The book graph \(B_n^{(k)}\) consists of n copies of K_k+1 joined along a common K_k. The Ramsey numbers of \(B_n^{(k)}\) are known to have strong connections to the classical Ramsey numbers of cliques. Recently, the first author determined the asymptotic order of these Ramsey numbers for fixed k, thus answering an old question of Erdős, Faudree, Rousseau, and Schelp. In this paper, we first provide a simpler proof of this theorem. Next, answering a question of the first author, we present a different proof that avoids the use of Szemerédi’s regularity lemma, thus providing much tighter control on the error term.
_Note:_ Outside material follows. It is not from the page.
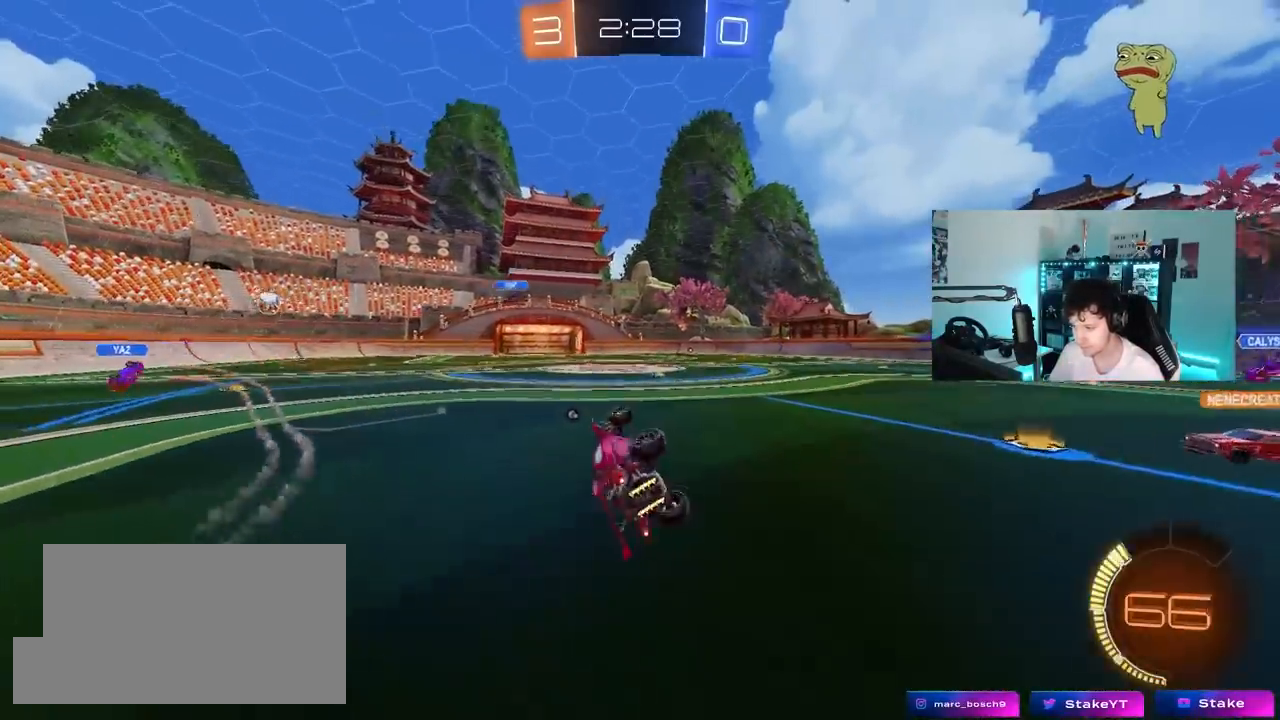
{"keys": ["w"], "mouse": [], "mouse_move": "still", "events": [[150, "s", "up"], [150, "shift", "up"], [300, "d", "up"], [383, "w", "down"]]}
Finally, we prove a conjecture of Nikiforov, Rousseau, and Schelp by showing that all extremal colorings for this Ramsey problem are quasirandom.

图书图 \ (B_n^{(k)}\)由沿公共K _k连接的n个K _{k +1}副本组成。已知\(B_n^{(k)}\)的拉姆齐数与经典的集团拉姆齐数有很强的联系。最近，第一作者确定了这些 Ramsey 数的渐近顺序，用于固定k，从而回答了 Erdős、Faudree、Rousseau 和 Schhelp 的一个老问题。在本文中，我们首先提供这个定理的更简单的证明。接下来，回答第一作者的一个问题，我们提出了一个不同的证明，它避免了使用 Szemerédi 的正则引理，从而对错误项提供了更严格的控制。最后，我们通过证明这个 Ramsey 问题的所有极值着色都是拟随机的，证明了 Nikiforov、Rousseau 和 Schhelp 的猜想。